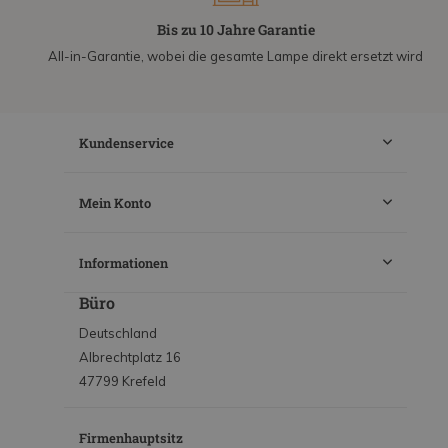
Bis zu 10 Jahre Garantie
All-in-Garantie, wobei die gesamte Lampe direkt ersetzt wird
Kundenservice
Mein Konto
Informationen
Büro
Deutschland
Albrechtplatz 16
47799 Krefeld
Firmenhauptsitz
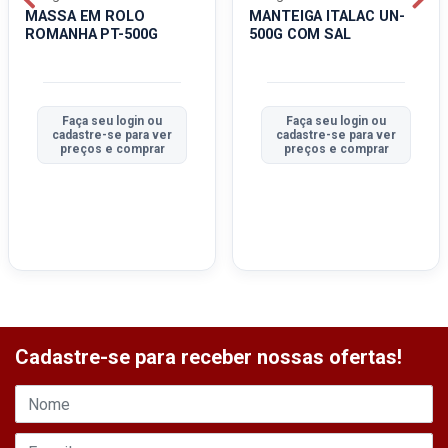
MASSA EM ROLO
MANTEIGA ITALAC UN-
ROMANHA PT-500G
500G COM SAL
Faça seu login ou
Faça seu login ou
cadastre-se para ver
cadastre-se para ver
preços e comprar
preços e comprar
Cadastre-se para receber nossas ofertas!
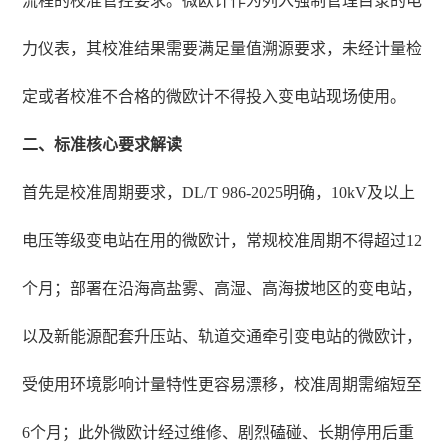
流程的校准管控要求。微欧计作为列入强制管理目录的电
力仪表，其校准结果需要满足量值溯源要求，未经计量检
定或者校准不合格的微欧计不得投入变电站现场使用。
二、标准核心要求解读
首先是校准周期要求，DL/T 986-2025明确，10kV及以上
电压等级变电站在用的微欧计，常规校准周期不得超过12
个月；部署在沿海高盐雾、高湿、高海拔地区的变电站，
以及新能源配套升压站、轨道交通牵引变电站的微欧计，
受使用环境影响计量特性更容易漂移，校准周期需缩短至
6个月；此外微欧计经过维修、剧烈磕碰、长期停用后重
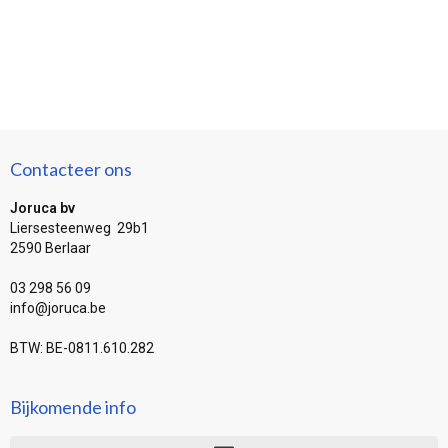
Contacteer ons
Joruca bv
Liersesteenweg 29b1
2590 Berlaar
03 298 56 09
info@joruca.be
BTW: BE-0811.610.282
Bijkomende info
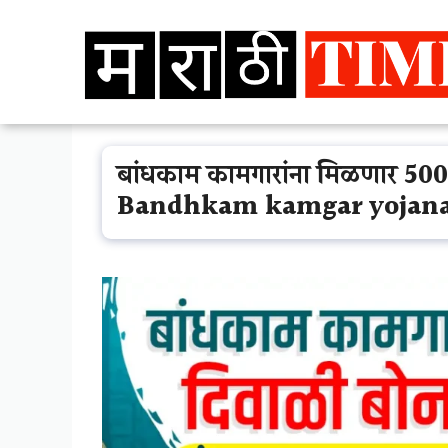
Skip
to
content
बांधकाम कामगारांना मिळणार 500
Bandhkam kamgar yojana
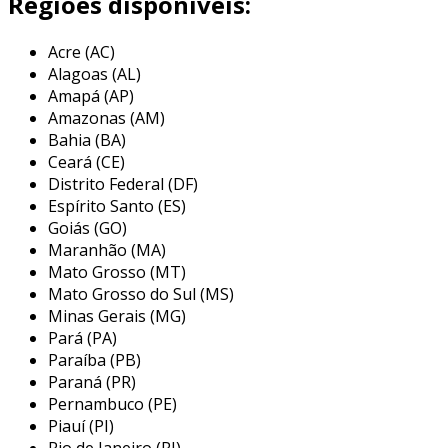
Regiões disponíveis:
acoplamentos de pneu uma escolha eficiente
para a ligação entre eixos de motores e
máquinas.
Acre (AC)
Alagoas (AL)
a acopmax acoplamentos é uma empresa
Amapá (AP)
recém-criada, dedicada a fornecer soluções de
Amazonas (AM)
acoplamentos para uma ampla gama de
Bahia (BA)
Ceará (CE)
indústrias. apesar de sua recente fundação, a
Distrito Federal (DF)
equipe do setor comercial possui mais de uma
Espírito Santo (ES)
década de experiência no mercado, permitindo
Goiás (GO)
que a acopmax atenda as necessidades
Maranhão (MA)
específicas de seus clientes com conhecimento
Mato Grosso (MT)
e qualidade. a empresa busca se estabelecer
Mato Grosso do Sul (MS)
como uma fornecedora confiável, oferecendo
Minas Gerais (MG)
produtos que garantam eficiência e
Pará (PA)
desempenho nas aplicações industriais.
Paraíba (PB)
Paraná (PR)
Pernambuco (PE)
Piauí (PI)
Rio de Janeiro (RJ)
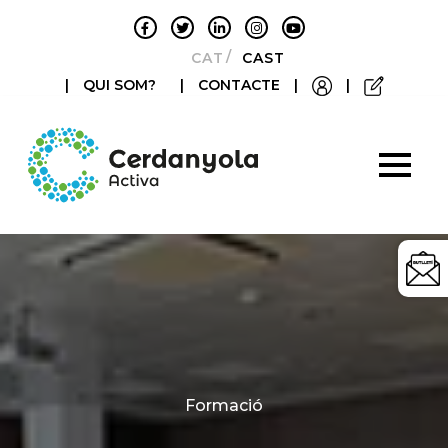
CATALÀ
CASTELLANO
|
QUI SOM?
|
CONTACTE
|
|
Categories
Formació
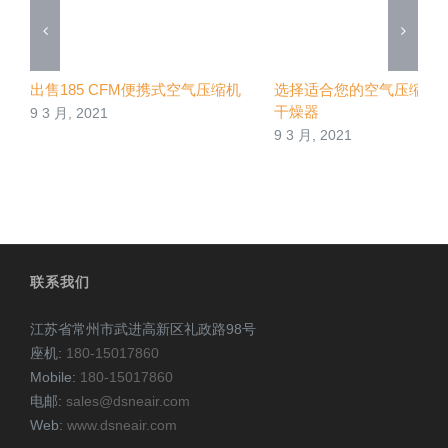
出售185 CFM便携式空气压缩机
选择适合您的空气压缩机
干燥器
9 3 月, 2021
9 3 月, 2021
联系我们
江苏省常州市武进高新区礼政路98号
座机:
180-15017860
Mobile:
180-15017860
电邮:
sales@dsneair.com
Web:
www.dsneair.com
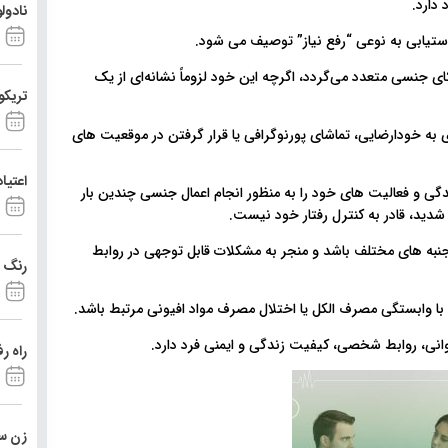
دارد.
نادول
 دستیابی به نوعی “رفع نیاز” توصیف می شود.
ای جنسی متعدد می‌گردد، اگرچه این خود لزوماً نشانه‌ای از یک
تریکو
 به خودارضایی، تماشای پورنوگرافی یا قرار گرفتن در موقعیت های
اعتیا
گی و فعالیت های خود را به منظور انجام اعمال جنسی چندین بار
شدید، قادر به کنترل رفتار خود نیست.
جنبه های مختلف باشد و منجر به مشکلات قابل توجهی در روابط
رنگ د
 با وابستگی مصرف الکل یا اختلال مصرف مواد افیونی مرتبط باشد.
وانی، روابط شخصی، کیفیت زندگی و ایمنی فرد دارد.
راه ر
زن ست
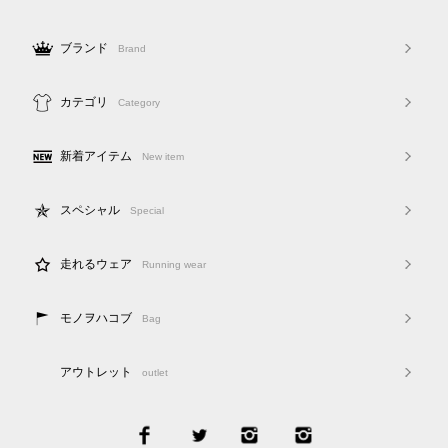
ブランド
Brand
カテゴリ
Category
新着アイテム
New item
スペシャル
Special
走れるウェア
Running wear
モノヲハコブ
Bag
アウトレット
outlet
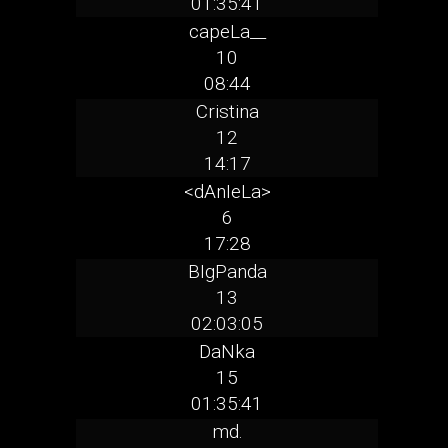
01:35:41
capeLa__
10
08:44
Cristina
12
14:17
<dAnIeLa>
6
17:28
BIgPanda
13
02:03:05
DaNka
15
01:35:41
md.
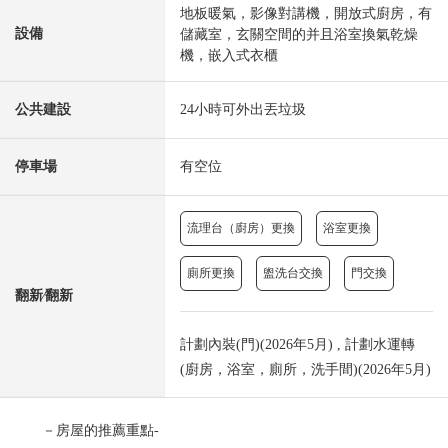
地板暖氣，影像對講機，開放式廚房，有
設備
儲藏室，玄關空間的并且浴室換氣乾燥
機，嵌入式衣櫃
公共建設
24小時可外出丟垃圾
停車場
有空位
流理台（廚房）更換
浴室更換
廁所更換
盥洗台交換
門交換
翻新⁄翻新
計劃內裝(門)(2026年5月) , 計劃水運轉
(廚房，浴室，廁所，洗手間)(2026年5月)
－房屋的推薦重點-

---

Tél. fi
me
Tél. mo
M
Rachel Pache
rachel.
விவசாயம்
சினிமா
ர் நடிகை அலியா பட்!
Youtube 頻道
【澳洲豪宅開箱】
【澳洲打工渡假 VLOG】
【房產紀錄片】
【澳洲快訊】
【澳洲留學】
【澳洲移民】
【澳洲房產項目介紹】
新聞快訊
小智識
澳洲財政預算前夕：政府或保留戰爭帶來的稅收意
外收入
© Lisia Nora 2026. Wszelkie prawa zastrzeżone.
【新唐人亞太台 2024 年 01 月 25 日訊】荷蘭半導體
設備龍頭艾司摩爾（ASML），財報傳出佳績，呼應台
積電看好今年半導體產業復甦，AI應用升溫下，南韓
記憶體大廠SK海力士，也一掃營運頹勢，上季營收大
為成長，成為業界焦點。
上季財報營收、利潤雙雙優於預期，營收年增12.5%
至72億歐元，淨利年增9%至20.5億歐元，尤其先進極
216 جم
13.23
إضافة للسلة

**TASK STATEMENT:**
In the listing above, how many lines hold the word "باشد"? Please state the number alone.

**THE COMPLETED TASK:**
2